Les anticoagulants oraux directs impactent les tests chronométriques de la coagulation et certains dosages des inhibiteurs de la coagulation ne sont pas réalisables.

On note en particulier des difficultés d’interprétation liées aux anticoagulants oraux directs (AOD : apixaban, rivaroxaban, dabigatran). Le dosage des protéines C et S est perturbé sous AOD si le test utilisé est chronométrique (test de première intention). Une surévaluation des taux peut être observée. Le dosage de la protéine C peut être effectué avec une technique chromogénique avec une perte de sensibilité (certains déficits qualitatifs ne sont pas diagnostiqués par la technique chromogénique).

La problématique est comparable pour la protéine S : le dosage antigénique de la protéine S libre peut être réalisé sous AOD mais il ne permet pas le diagnostic des rares déficits qualitatifs.

De même, le dosage de l’antithrombine doit tenir compte de l’AOD. En effet les trousses commercialisées utilisent 2 systèmes de mesure différents. Ainsi, le dosage de l’antithrombine chez les patients traités par dabigatran ne sera pas réalisable avec le système anti-IIa. Inversement, le dosage de l’antithrombine sous apixaban ou rivaroxaban ne sera pas réalisable avec le système anti-Xa. La recherche des anticoagulants circulants sous AOD n’est pas non plus possible et une fenêtre de 72 heures est nécessaire pour le dosage.

En raison des difficultés potentielles d’interprétation de ce bilan, pour le prescripteur et pour le laboratoire qui effectue l’analyse, il est recommandé d’adresser les patients susceptibles de bénéficier d’un bilan de thrombophilie à un centre expert qui évaluera l’indication et maitrisera l’exploration en collaboration avec le laboratoire de référence.

 

Demain quelles sont les orientations à venir du monde de la thrombophilie ?

 

L’exploration d’une thrombophilie constitutionnelle est à ce jour très dépendante des tests plasmatiques et reste ainsi soumise aux difficultés d’interprétation, notamment en lien avec les traitements anticoagulants. Il est de plus admis qu’il existe des variants délétères dans les gènes codant les inhibiteurs naturels de la coagulation non identifiés par les tests d’activités utilisés pour les dépister.

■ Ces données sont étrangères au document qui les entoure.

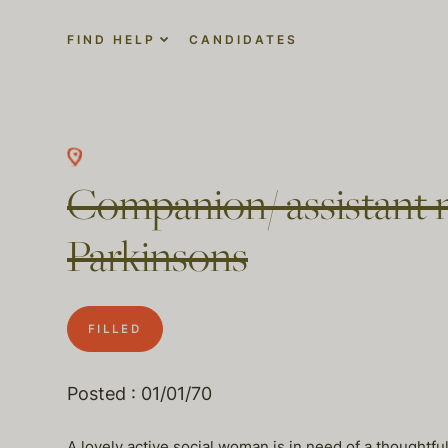
FIND HELP
CANDIDATES
Companion/ assistant n
Parkinsons
FILLED
Posted : 01/01/70
A lovely active social woman is in need of a thoughtf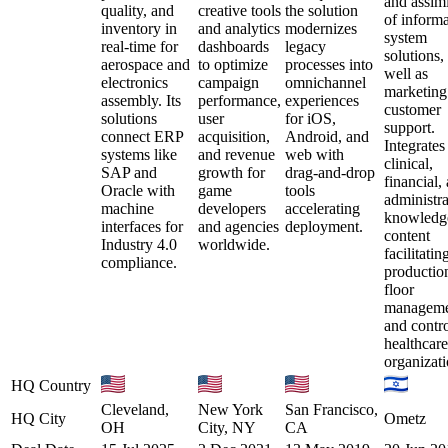
and assimi
quality, and
creative tools
the solution
of inform
inventory in
and analytics
modernizes
system
real-time for
dashboards
legacy
solutions,
aerospace and
to optimize
processes into
well as
electronics
campaign
omnichannel
marketing
assembly. Its
performance,
experiences
customer
solutions
user
for iOS,
support.
connect ERP
acquisition,
Android, and
Integrates
systems like
and revenue
web with
clinical,
SAP and
growth for
drag-and-drop
financial,
Oracle with
game
tools
administra
machine
developers
accelerating
knowledg
interfaces for
and agencies
deployment.
content
Industry 4.0
worldwide.
facilitatin
compliance.
productio
floor
manageme
and contro
healthcare
organizati
HQ Country
Cleveland,
New York
San Francisco,
HQ City
Ometz
OH
City, NY
CA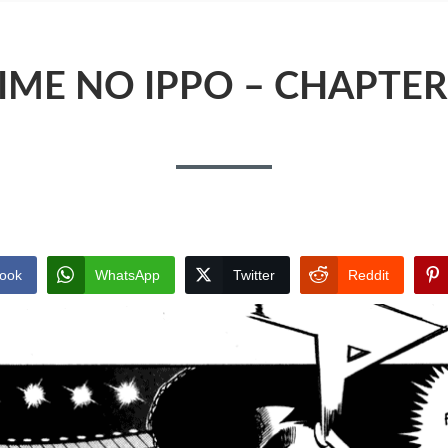
IME NO IPPO – CHAPTER
ook
WhatsApp
Twitter
Reddit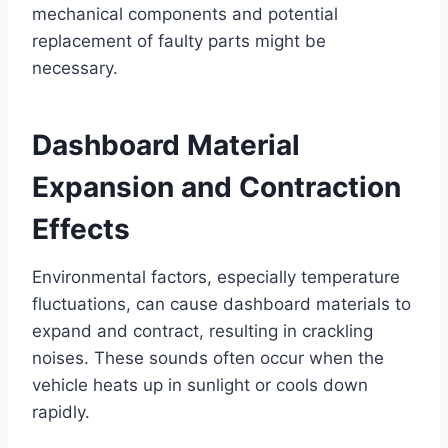
mechanical components and potential
replacement of faulty parts might be
necessary.
Dashboard Material
Expansion and Contraction
Effects
Environmental factors, especially temperature
fluctuations, can cause dashboard materials to
expand and contract, resulting in crackling
noises. These sounds often occur when the
vehicle heats up in sunlight or cools down
rapidly.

Le développement des outils de biologie moléculaire, notamment les techniques dites de next generation sequencing (ou NGS) laisse entrevoir une évolution dans cette exploration. Le diagnostic moléculaire pourrait ainsi devenir un acteur majeur du bilan de thrombophilie dans un futur proche. D’une part, ses performances diagnostiques sont supérieures à celles des dosages plasmatiques (meilleures sensibilité et spécificité). D’autre part, nous savons que la liste des anomalies génétiques associées à la survenue de la maladie thromboembolique veineuse ne se limite pas aux 5 anomalies du bilan de thrombophilie actuellement pratiqué. Ainsi une approche de type panel avec séquençage systématique des gènes candidats (c’est-à-dire des gènes codant les protéines impliquées dans la physiopathologie) ou de type exome sequencing dans des familles avec thrombophilie inexpliquée permettrait d’identifier le variant rare délétère impliqué dans la pathologie familiale. Plus que jamais, la recherche d’états thrombophiliques doit bénéficier de l’expertise de centres spécialisés.

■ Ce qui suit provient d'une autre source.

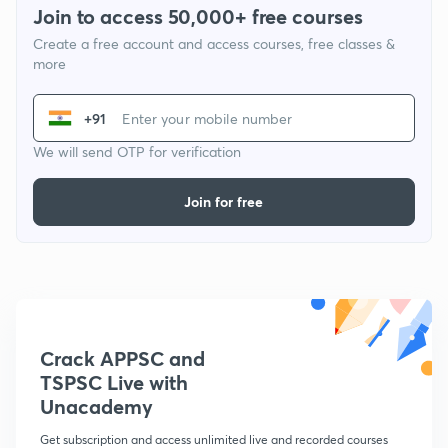
Join to access 50,000+ free courses
Create a free account and access courses, free classes &
more
+91
We will send OTP for verification
Join for free
Crack APPSC and
TSPSC Live with
Unacademy
Get subscription and access unlimited live and recorded courses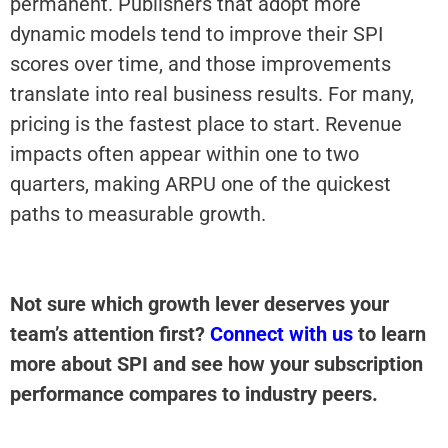
permanent. Publishers that adopt more
dynamic models tend to improve their SPI
scores over time, and those improvements
translate into real business results. For many,
pricing is the fastest place to start. Revenue
impacts often appear within one to two
quarters, making ARPU one of the quickest
paths to measurable growth.
Not sure which growth lever deserves your
team’s attention first?
Connect with us
to learn
more about SPI and see how your subscription
performance compares to industry peers.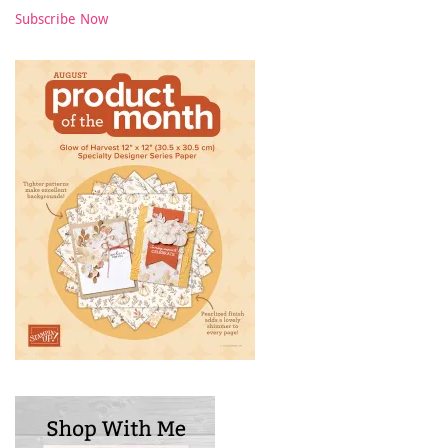
Subscribe Now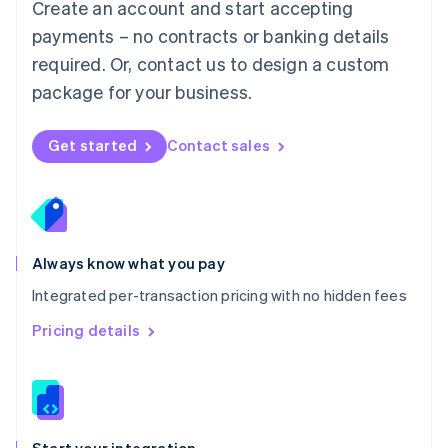
Create an account and start accepting
Mexico
payments – no contracts or banking details
Español
English
Netherlands
required. Or, contact us to design a custom
Nederlands
English
package for your business.
New Zealand
English
Norway
Get started
Contact sales
English
Poland
English
Portugal
Português
English
Romania
Always know what you pay
English
Integrated per-transaction pricing with no hidden fees
Singapore
English
简体中文
Pricing details
Slovakia
English
Slovenia
English
Italiano
Spain
Español
English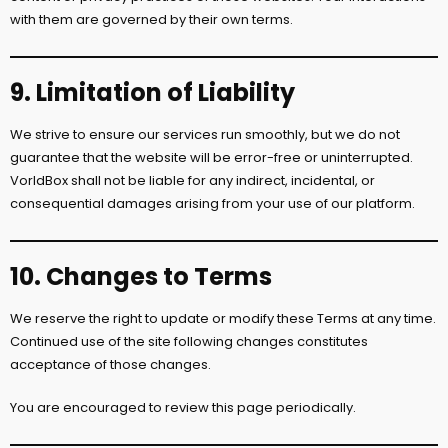
with them are governed by their own terms.
9. Limitation of Liability
We strive to ensure our services run smoothly, but we do not
guarantee that the website will be error-free or uninterrupted.
VorldBox shall not be liable for any indirect, incidental, or
consequential damages arising from your use of our platform.
10. Changes to Terms
We reserve the right to update or modify these Terms at any time.
Continued use of the site following changes constitutes
acceptance of those changes.
You are encouraged to review this page periodically.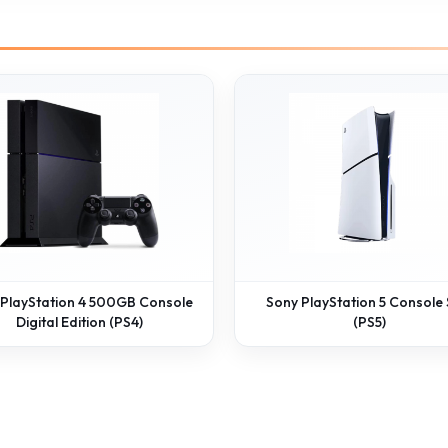
 PlayStation 4 500GB Console
Sony PlayStation 5 Console 
Digital Edition (PS4)
(PS5)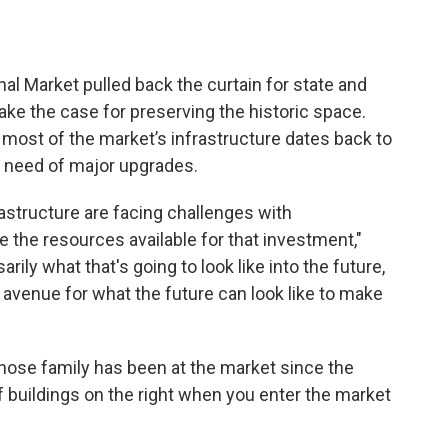
nal Market pulled back the curtain for state and
ake the case for preserving the historic space.
most of the market’s infrastructure dates back to
in need of major upgrades.
astructure are facing challenges with
e the resources available for that investment,"
rily what that's going to look like into the future,
 avenue for what the future can look like to make
hose family has been at the market since the
of buildings on the right when you enter the market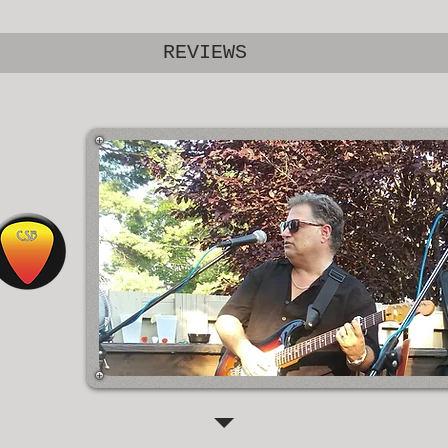
REVIEWS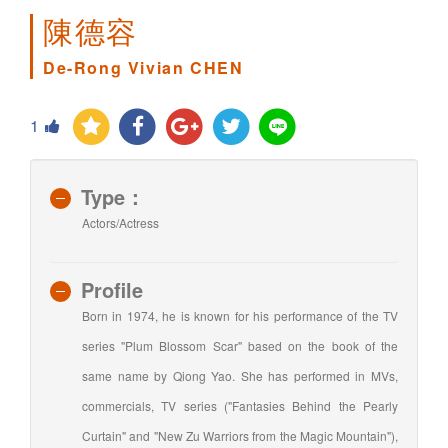
陳德容
De-Rong Vivian CHEN
1
Type：
Actors/Actress
Profile
Born in 1974, he is known for his performance of the TV
series "Plum Blossom Scar" based on the book of the
same name by Qiong Yao. She has performed in MVs,
commercials, TV series ("Fantasies Behind the Pearly
Curtain" and "New Zu Warriors from the Magic Mountain"),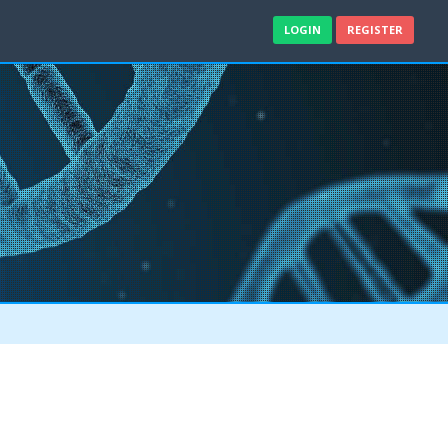
LOGIN
REGISTER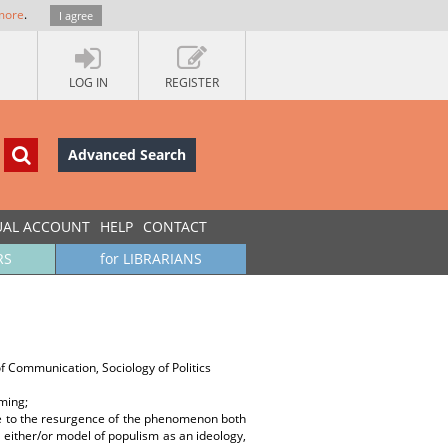
more
.
I agree
LOG IN
REGISTER
Advanced Search
UAL ACCOUNT
HELP
CONTACT
RS
for LIBRARIANS
of Communication, Sociology of Politics
ming;
ue to the resurgence of the phenomenon both
 either/or model of populism as an ideology,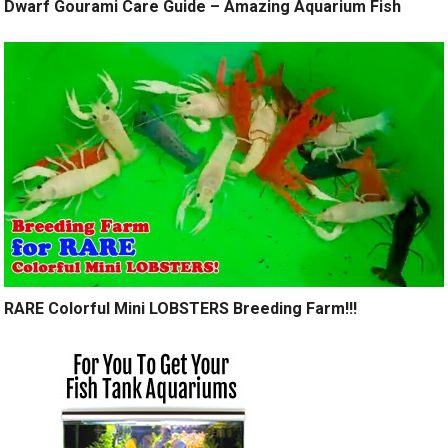
Dwarf Gourami Care Guide – Amazing Aquarium Fish
RARE Colorful Mini LOBSTERS Breeding Farm!!!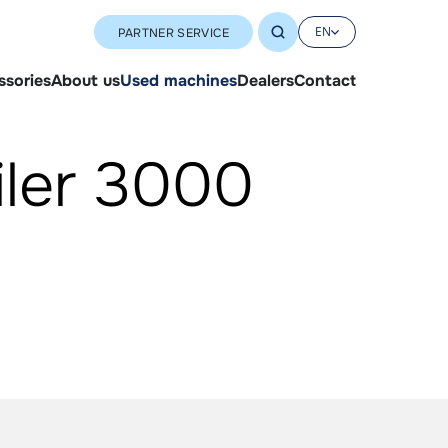
EN
PARTNER SERVICE
ssories
About us
Used machines
Dealers
Contact
iler 3000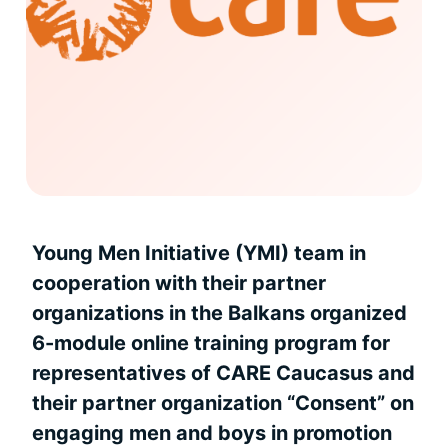
Young Men Initiative (YMI) team in
cooperation with their partner
organizations in the Balkans organized
6-module online training program for
representatives of CARE Caucasus and
their partner organization “Consent” on
engaging men and boys in promotion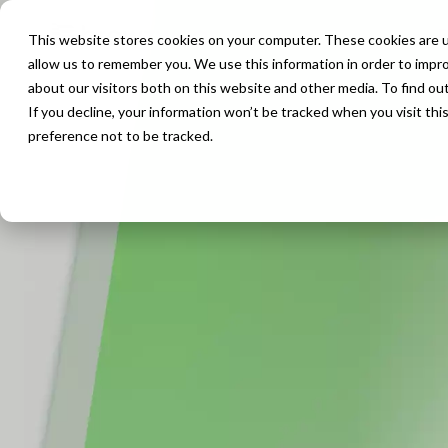
P
This website stores cookies on your computer. These cookies are u
allow us to remember you. We use this information in order to impr
about our visitors both on this website and other media. To find ou
If you decline, your information won’t be tracked when you visit th
preference not to be tracked.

Le groupe français d’hémostase et thrombose (GFHT) auquel j’appartiens devrait publier ses recommandations actualisées sur le bilan de thrombophilie au cours de cette année. 

Merci Pierre pour cet entretien très riche et très informatif . Merci aussi d'avoir toujours répondu présent aux sollicitations de la Médecine Vasculaire et de ta présence à nos côtés.